The Concept of Messiah in Islam


           

INTRODUCTION
  
Islam, being the youngest of the three great revealed religions, shares many ideas and concepts with Christianity and Judaism because the origin of all three religions is the same God. One of those ideas is that of messianism, the idea of expecting someone who will came as the saviour to establish the Kingdom of God on earth.
  
In today’s talk, let us briefly look at the concept of messiah in Islam.
  
MESSIANISM IN ISLAM
  
Muslims believe that Muhammad was the last prophet and messenger of God. Muslims also believe that God will grant total and comprehensive victory to Islam over other religions. The holy Qur’ãn talks about this promise in three different verses. It says:
  
He (Allãh) is the one who sent His Messenger (Muhammad) with the guidance and the religion of truth so that He may grant victory to it over every religion."
  
(The Qur’ãn 9:33; 48:28; 61:9)
  
When and how will this promise of God be fulfilled?
  
According to the unanimously accepted saying of the Prophet Muhammad, God will bring about a saviour before the end of time to establish the global domination of Islam over all religions. In other words, the saviour will establish the Kingdom of God on this earth. In Islamic traditions, that saviour is known by the name of "al-Mahdi".
  
The establishment of God’s Kingdom on earth at the hand of the righteous people has been clearly mentioned in the holy Qur’ãn. God says:
  
We would like to bestow a favour upon those who have been oppressed in the earth and make them leaders and make them inheritors (of the world)." (The Qur’ãn 28:5)
  
He again says,
  
Certainly, We wrote in the Psalms (Zabur)...`As for the earth, surely My righteous servants shall inherit it.’" (The Qur’ãn 21:105)

__DATASET EXCERPTS__:
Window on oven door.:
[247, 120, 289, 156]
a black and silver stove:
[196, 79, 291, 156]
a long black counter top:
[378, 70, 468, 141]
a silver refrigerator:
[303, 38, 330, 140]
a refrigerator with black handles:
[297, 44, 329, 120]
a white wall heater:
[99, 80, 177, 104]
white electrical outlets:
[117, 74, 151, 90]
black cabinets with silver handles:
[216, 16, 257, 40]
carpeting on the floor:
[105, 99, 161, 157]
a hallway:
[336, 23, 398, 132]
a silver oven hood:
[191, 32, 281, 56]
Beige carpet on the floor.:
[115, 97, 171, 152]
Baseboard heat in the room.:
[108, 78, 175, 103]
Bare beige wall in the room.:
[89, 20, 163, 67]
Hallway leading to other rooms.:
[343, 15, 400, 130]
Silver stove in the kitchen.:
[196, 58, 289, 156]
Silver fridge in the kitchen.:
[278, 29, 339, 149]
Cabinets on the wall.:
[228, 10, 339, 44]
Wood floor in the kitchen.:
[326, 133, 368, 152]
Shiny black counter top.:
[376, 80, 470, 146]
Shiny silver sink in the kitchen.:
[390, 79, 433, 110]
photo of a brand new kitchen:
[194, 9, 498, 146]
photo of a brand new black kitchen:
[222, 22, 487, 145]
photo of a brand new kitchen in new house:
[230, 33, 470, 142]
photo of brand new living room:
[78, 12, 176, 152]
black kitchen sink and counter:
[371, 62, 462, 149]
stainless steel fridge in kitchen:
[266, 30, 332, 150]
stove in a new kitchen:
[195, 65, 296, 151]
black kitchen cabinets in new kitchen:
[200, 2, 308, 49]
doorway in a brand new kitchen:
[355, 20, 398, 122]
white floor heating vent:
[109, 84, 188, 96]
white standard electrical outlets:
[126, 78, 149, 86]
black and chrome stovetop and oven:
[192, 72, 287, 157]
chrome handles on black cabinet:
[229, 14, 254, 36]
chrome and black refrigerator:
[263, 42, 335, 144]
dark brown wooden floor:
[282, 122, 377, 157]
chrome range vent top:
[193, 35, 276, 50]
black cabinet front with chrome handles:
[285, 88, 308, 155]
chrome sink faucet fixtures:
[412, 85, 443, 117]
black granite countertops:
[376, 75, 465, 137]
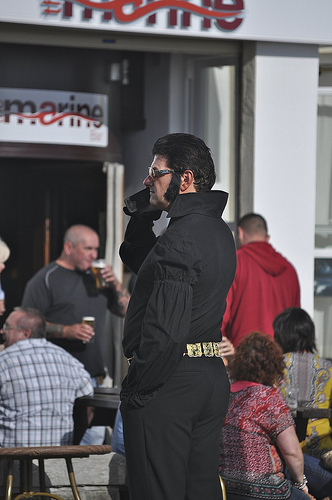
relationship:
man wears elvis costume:
[110, 126, 242, 497] [110, 130, 235, 499]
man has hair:
[110, 126, 242, 497] [148, 130, 217, 203]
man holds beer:
[20, 219, 134, 447] [86, 257, 113, 294]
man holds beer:
[20, 219, 134, 447] [79, 315, 97, 344]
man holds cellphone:
[110, 126, 242, 497] [121, 180, 158, 218]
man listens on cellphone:
[110, 126, 242, 497] [121, 180, 158, 218]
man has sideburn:
[110, 126, 242, 497] [162, 167, 185, 205]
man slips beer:
[20, 219, 134, 447] [86, 257, 113, 294]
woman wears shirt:
[221, 331, 316, 499] [219, 380, 297, 498]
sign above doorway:
[34, 0, 247, 38] [1, 21, 252, 499]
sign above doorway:
[3, 87, 112, 151] [0, 155, 116, 500]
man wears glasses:
[110, 126, 242, 497] [145, 160, 179, 181]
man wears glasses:
[0, 299, 103, 455] [1, 319, 28, 333]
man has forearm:
[20, 219, 134, 447] [104, 279, 129, 320]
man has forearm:
[20, 219, 134, 447] [42, 318, 68, 340]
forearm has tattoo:
[104, 279, 129, 320] [114, 285, 122, 297]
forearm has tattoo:
[104, 279, 129, 320] [113, 301, 126, 312]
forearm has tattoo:
[104, 279, 129, 320] [123, 289, 133, 303]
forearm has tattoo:
[104, 279, 129, 320] [111, 289, 123, 300]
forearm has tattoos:
[42, 318, 68, 340] [43, 322, 68, 338]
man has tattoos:
[20, 219, 134, 447] [43, 276, 133, 345]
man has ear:
[110, 126, 242, 497] [179, 165, 195, 192]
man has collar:
[110, 126, 242, 497] [161, 187, 231, 227]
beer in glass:
[86, 257, 113, 294] [85, 253, 111, 294]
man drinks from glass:
[20, 219, 134, 447] [85, 253, 111, 294]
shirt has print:
[219, 380, 297, 498] [224, 386, 292, 494]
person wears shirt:
[269, 306, 331, 466] [270, 350, 331, 459]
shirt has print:
[270, 350, 331, 459] [278, 350, 331, 451]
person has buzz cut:
[221, 209, 303, 397] [234, 213, 272, 243]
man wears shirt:
[0, 299, 103, 455] [1, 337, 94, 449]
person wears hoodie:
[221, 209, 303, 397] [222, 242, 299, 351]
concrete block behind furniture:
[0, 450, 128, 488] [0, 438, 116, 500]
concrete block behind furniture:
[2, 484, 123, 499] [0, 438, 116, 500]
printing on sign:
[42, 1, 243, 33] [34, 0, 247, 38]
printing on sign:
[0, 94, 105, 130] [3, 87, 112, 151]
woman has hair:
[221, 331, 316, 499] [223, 329, 285, 390]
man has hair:
[0, 299, 103, 455] [12, 304, 48, 342]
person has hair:
[269, 306, 331, 466] [269, 304, 321, 358]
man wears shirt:
[110, 126, 242, 497] [112, 187, 239, 408]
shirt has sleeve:
[112, 187, 239, 408] [113, 221, 198, 412]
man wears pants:
[110, 126, 242, 497] [120, 353, 236, 500]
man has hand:
[20, 219, 134, 447] [99, 265, 117, 286]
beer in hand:
[86, 257, 113, 294] [99, 265, 117, 286]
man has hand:
[20, 219, 134, 447] [66, 322, 97, 340]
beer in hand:
[79, 315, 97, 344] [66, 322, 97, 340]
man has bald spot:
[20, 219, 134, 447] [65, 223, 98, 244]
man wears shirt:
[20, 219, 134, 447] [18, 257, 111, 377]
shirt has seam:
[18, 257, 111, 377] [41, 265, 59, 289]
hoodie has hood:
[222, 242, 299, 351] [238, 240, 290, 281]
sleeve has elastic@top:
[113, 221, 198, 412] [151, 277, 192, 289]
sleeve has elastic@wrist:
[113, 221, 198, 412] [120, 378, 150, 401]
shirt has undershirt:
[219, 380, 297, 498] [227, 377, 261, 394]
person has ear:
[221, 209, 303, 397] [236, 224, 244, 243]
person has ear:
[221, 209, 303, 397] [264, 232, 271, 243]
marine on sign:
[6, 95, 105, 130] [3, 87, 112, 151]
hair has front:
[148, 130, 217, 203] [151, 132, 187, 158]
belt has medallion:
[126, 339, 223, 376] [186, 340, 204, 358]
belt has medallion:
[126, 339, 223, 376] [201, 340, 213, 359]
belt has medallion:
[126, 339, 223, 376] [212, 339, 221, 359]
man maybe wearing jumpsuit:
[110, 126, 242, 497] [110, 186, 239, 500]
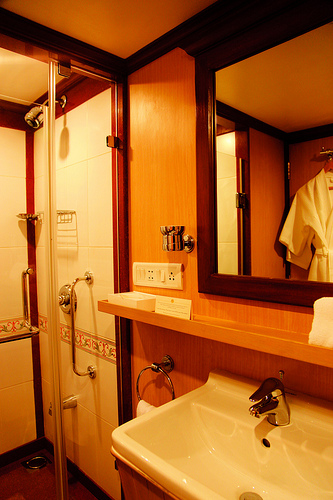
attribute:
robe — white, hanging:
[277, 168, 332, 284]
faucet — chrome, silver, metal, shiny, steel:
[246, 377, 291, 427]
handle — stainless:
[68, 270, 97, 380]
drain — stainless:
[26, 456, 47, 470]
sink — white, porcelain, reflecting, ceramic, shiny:
[111, 367, 332, 500]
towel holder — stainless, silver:
[135, 353, 176, 403]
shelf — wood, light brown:
[97, 297, 333, 369]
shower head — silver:
[23, 94, 68, 130]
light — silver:
[159, 225, 197, 254]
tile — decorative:
[0, 314, 118, 367]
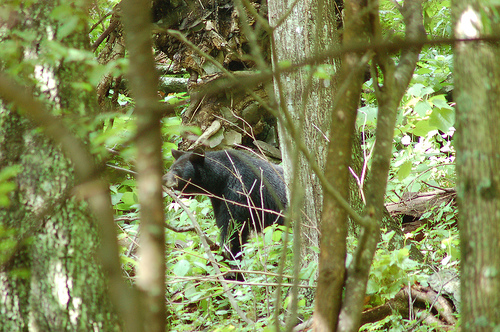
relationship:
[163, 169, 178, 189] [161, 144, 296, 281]
snout of bear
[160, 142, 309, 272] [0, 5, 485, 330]
bear standing among trees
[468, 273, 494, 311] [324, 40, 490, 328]
bark of a tree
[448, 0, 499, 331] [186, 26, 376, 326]
trunk of a tree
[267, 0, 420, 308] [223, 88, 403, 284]
trunk of a tree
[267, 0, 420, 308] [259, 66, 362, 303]
trunk of a tree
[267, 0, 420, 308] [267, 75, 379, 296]
trunk of a tree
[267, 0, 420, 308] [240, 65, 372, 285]
trunk of a tree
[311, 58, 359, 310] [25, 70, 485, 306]
trunk of a tree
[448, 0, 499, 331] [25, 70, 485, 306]
trunk of a tree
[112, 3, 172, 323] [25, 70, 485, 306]
trunk of a tree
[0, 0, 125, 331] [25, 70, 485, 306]
trunk of a tree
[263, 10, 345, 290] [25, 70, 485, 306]
trunk of a tree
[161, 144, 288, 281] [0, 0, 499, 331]
bear in a natural habitat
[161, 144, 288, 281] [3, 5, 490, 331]
bear in natural habitat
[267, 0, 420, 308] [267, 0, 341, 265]
trunk with lichen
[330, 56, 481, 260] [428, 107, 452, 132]
frond of frond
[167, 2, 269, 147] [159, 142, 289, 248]
hillside above bear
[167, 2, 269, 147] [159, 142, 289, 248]
hillside behind bear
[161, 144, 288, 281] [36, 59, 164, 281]
bear in area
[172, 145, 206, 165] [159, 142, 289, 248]
ears of bear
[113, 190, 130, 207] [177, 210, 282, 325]
leaves in bushes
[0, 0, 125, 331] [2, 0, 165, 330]
trunk of tree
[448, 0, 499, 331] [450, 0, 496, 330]
trunk of tree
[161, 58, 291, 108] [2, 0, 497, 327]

__BRIEF 1__: Shorten the paragraph of the text on messianism in Islam that begins "According to the unanimously accepted saying", keeping its main facts.
__BRIEF 2__: Write what comes next in the text on messianism in Islam, picking up after its final quoted verse.
The listing plays no part in this work.

__RESPONSE BOX 1__: The Prophet Muhammad's unanimously accepted saying holds that before the end of time, God will bring a saviour who will make Islam dominant over all religions worldwide and so establish the Kingdom of God on earth. Islamic traditions call this saviour "al-Mahdi".

__RESPONSE BOX 2__:
  
Even the present version of Psalms has this promise of God in chapter 37:1-29 where it says: "And just a little while longer, and the wicked ones will be no more...But the meek ones shall inherit the earth, and shall delight themselves in the abundance of peace...The righteous themselves shall inherit the earth."
  
This shows that the belief in the saviour is not unique to the Muslims. The Christians and the Jews are also are waiting for him: the Christians are looking forward to the second coming of the Christ while the Jews are still waiting for the Messiah.
  
MAHDI IN ISLAM
  
The belief in al-Mahdi —as the embodiment of the messiah or the saviour who will appear at the end of time— is a belief in the fulfillment of God’s promise. It is a belief common to all Muslims based on the unanimously accepted sayings of the Prophet Muhammad (p.b.u.h.).
  
Ibn Khaldun, the 14th century historian famous for his pioneering work in philosophy of history, writes in his Muqaddima:
  
"It has been (accepted) by all the Muslims in every epoch, that at the end of time a man from the family (of the Prophet) will, without fail, make his appearance, one who will strengthen Islam and make justice triumph. Muslims will follow him, and he will gain domination over the Muslim realm. He will be called the Mahdi."
  
Ibn Khaldun clearly states that Muslims in each generation have accepted the belief in the Mahdi. The unanimity of this belief among the Muslims is furthered strengthened by the fatwa issued from the General Secretariat of the World Muslim League in Mecca on the 11th of October 1976. This fatwa was written by Shaykh Muhammad al-Muntasir al-Katani and approved by a committee consisting of four other scholars.
  
After listing the names of twenty companions of the Prophet who have narrated the Prophet’s statements on the Mahdi, and after giving the names of the scholars who have written exclusively on al-Mahdi, the fatwa says:
  
"The memorizers and scholars of hadith have verified that there are reliable and acceptable reports among the ahadith on the Mahdi; the majority of them are narrated through numerous authorities. There is no doubt about their status as mutawatir and sahih reports.
  
"And the belief in the appearance of the Mahdi is obligatory, and that it is one of the beliefs of the people of the sunna and jama’ah; and none denies it except those who are ignorant of the sunna and innovators in doctrine.
  
WHO IS THE MAHDI?
  
In trying to identify the person who will be the Mahdi and the Saviour, the only source we have is the Prophet of Islam. According to his sayings, the basic characteristics of Mahdi are as follows:
  
1. He will be an Arab, from the tribe of Banû Hãshim.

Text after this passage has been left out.